══ Input
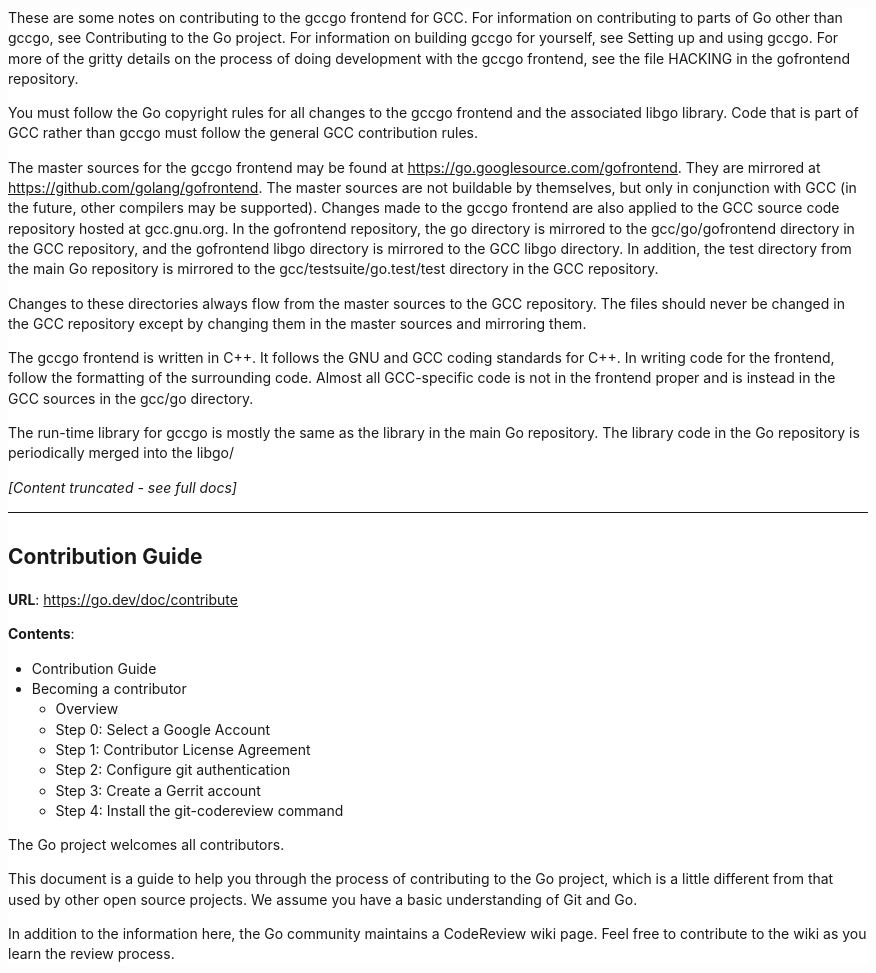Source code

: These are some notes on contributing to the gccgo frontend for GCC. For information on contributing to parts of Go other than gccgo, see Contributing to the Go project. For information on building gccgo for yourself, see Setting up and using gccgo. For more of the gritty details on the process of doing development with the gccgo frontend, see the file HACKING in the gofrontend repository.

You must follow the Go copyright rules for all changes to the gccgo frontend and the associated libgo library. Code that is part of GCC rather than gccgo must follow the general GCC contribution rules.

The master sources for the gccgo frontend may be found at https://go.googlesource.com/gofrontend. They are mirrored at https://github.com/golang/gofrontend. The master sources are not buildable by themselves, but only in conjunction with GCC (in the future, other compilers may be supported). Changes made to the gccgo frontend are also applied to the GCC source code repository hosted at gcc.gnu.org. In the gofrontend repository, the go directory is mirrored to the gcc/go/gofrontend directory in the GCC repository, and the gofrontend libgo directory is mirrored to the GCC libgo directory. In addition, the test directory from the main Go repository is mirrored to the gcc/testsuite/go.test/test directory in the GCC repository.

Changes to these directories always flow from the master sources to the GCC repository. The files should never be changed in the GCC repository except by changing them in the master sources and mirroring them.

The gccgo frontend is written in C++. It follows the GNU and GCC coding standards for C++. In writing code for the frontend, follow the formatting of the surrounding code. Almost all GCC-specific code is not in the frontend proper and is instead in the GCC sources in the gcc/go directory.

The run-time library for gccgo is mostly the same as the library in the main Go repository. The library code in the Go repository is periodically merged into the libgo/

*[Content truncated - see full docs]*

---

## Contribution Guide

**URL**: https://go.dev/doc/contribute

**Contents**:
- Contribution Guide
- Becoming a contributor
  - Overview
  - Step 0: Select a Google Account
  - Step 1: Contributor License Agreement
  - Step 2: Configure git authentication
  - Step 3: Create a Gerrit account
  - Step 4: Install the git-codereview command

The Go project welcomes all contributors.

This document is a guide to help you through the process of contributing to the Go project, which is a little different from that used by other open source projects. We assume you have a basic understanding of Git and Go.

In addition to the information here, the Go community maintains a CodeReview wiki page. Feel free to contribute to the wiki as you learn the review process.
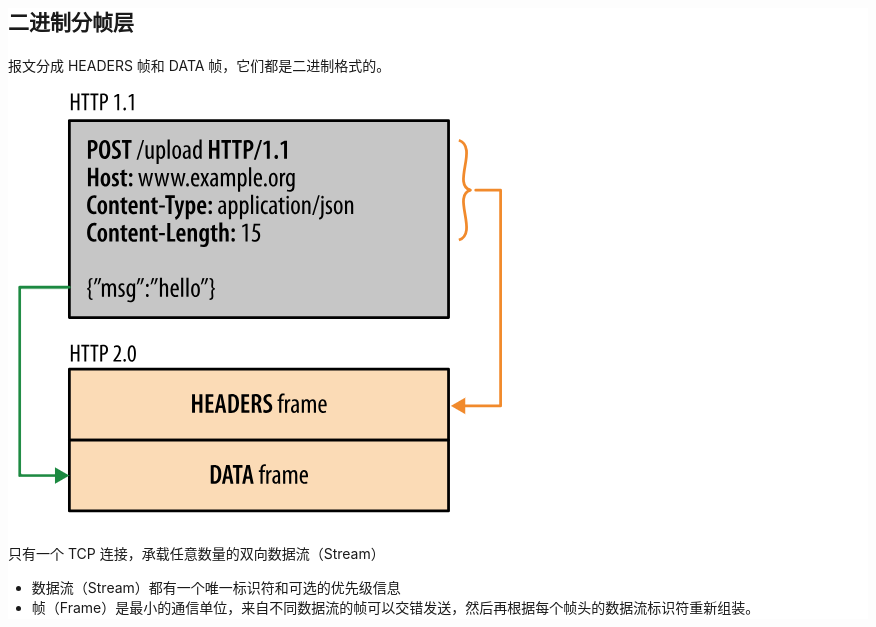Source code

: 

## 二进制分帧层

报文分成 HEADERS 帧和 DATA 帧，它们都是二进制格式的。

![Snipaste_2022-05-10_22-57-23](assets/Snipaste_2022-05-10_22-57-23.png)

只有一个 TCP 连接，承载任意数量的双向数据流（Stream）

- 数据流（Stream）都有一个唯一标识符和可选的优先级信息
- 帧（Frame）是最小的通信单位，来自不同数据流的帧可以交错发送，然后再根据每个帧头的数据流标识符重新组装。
════
Your task: Every line from the one containing "- 数据流（Stream）都有一个唯一标识符和可选的优先级信息" through the final line of the data above is to be restated word for word, and nothing more.

Your solution:
- 数据流（Stream）都有一个唯一标识符和可选的优先级信息
- 帧（Frame）是最小的通信单位，来自不同数据流的帧可以交错发送，然后再根据每个帧头的数据流标识符重新组装。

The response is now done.